What is Parallel Evolution?

Two species that share a common ancestor independently evolve similar traits while living in similar environments in different parts of the world.

How does Parallel Evolution differ from Convergent Evolution?

In parallel evolution, the two species share a common ancestor. In convergent evolution, the species are completely unrelated with no common ancestor.

Example of Parallel Evolution

Marsupial vs. placental mammals — Australian marsupials evolved separately but independently evolved into animals that fill very similar ecological roles as placental mammals elsewhere.

What is Coevolution?

Two or more species influencing each other's evolution; a change in one species acts as a selective pressure on the other, creating an ongoing feedback loop.

Coevolution example — mutualism

Flowers and pollinators: flowers evolve to attract more pollinators; other flowers adapt in response, creating an evolutionary arms race.

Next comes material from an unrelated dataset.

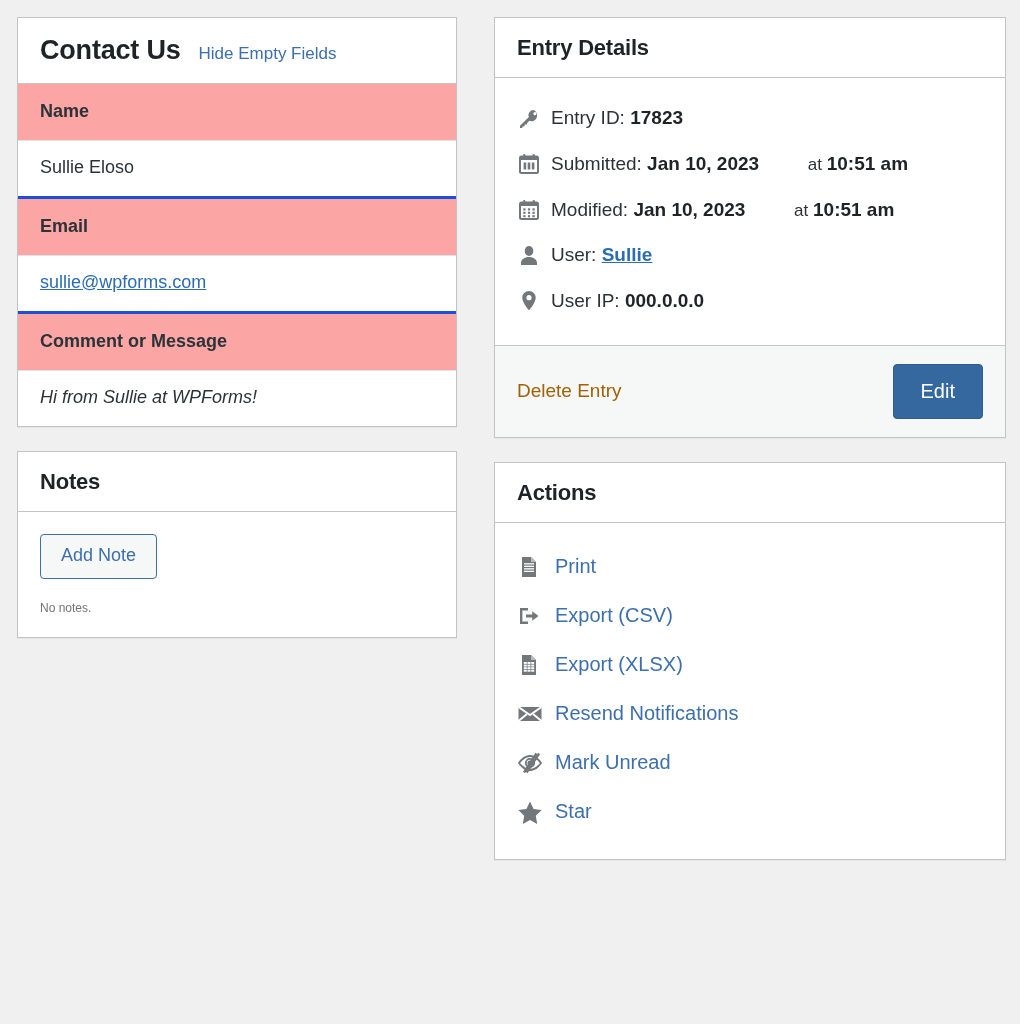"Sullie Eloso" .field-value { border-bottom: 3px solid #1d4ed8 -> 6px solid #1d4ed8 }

Coevolution example — mimicry

The viceroy butterfly evolved to resemble the toxic monarch butterfly, deterring predators that mistake it for the poisonous species.

Coevolution example — predator/prey

Bats hunt hawkmoths via echolocation; hawkmoths evolved ultrasonic noise to disrupt bat sonar; bats then shifted to frequencies moths cannot detect.

What is Artificial Selection?

Humans choosing desired characteristics in parent organisms to produce offspring with those traits; driven by human choice, not natural selection.

Example of Artificial Selection

Domestication of dogs — all modern breeds descend from wolves but were selectively bred by humans for temperament, size, coat type, and other traits.

What does a node (branching point) on a phylogenetic tree represent?

A divergence event — the point at which one ancestral group split into two distinct descendant groups.

How do you find the most recent common ancestor on a phylogenetic tree?

Look for the shared node closest (most recent) to the species in question. Species sharing a closer node are more closely related than those whose shared node is further back on the tree.

How does DNA similarity relate to position on a phylogenetic tree?

Species with highly similar DNA sequences share a more recent common ancestor and are positioned closer together on the tree.